The average urban pension is 20 times higher than it is in rural areas. The average personal income of Chinese farmers is less than $4 a day, one-third of their urban counterparts.
The eye-opening experiences in cities and the human impulse to pursue a better quality of life drastically change migrant workers' expectations of the government.
The first generation of migrant workers, in their early 60s today, are mostly satisfied by becoming the first person to enter a city from a village. Their sons' dreams are to bring back home as much money as possible. Their grandsons, born in the 1990s, who do not know how to go about farmwork, do not want to return to the villages anymore.
The inner tension of such divided cities is currently sizzling as large patches of farmland are turned into cities.
To some extent, abolishing the agriculture tax for farmers in 2006 and extending to the farmers the basic pension and medical care insurance network in 2009 is helping to ease the tension.
But land and hukou (registration right) remain the obstacles that cannot be bypassed in the government's pursuit of so-called new urbanization.

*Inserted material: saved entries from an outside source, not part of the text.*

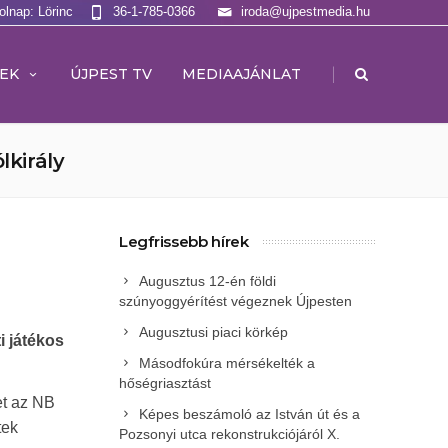
olnap: Lörinc
36-1-785-0366
iroda@ujpestmedia.hu
|
EK
ÚJPEST TV
MEDIAAJÁNLAT
lkirály
Legfrissebb hírek
Augusztus 12-én földi
szúnyoggyérítést végeznek Újpesten
Augusztusi piaci körkép
i játékos
Másodfokúra mérsékelték a
hőségriasztást
et az NB
Képes beszámoló az István út és a
tek
Pozsonyi utca rekonstrukciójáról X.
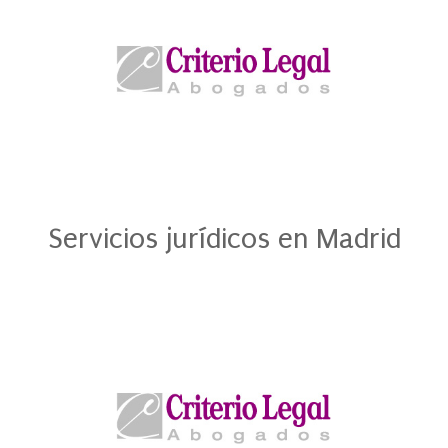
Servicios jurídicos en Madrid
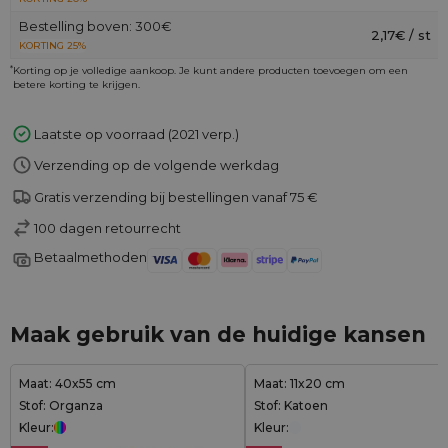
Bestelling boven: 300€
2,17€ / st
KORTING 25%
*
Korting op je volledige aankoop. Je kunt andere producten toevoegen om een
betere korting te krijgen.
Laatste op voorraad (2021 verp.)
Verzending op de volgende werkdag
Gratis verzending bij bestellingen vanaf 75 €
100 dagen retourrecht
Betaalmethoden
Maak gebruik van de huidige kansen
Maat: 40x55 cm
Maat: 11x20 cm
Stof: Organza
Stof: Katoen
Kleur:
Kleur:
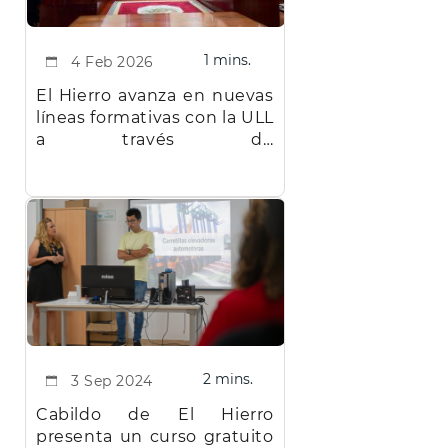
1 mins.
4 Feb 2026
El Hierro avanza en nuevas
líneas formativas con la ULL
a través de
microcredenciales
adaptadas a la realidad
insular
2 mins.
3 Sep 2024
Cabildo de El Hierro
presenta un curso gratuito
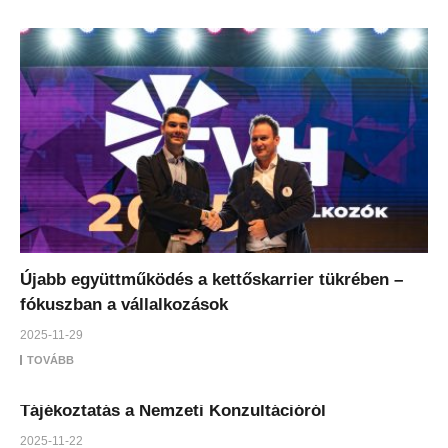
Újabb együttműködés a kettőskarrier tükrében –
fókuszban a vállalkozások
2025-11-29
TOVÁBB
Tájékoztatás a Nemzeti Konzultációról
2025-11-22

Paradoxically, the government had used the two factors to concentrate the war-torn nation's limited resources in its cities and urban dwellers before, on the back of the farmers' enforced sacrifice of their rightful interests.
Former fortifications become current restraints hindering the free flow of production factors.
A similar vexing dilemma is the relationship between economic growth and urbanization. The history of developed countries proves the latter is a result of the first.
In history, Chinese cities came about on fertile farmland along big rivers, grew with innovation and the convenience of transportation, prospered from openness and free trade and withered in seclusion and rigidity. China's urbanization rate, which rose from 20 percent to more than 50 percent in the past 30 years, is also a natural result of China's market reform.
But many local governments believe it works the other way around as well, with urbanization as the new consumption and investment engines of economic growth.
Putting the horse before the cart is the first thing the Chinese government should bear in mind in balancing urbanization and growth.
Otherwise, a simple land urbanization driven by the government's pursuit for growth will only move the villages into cities.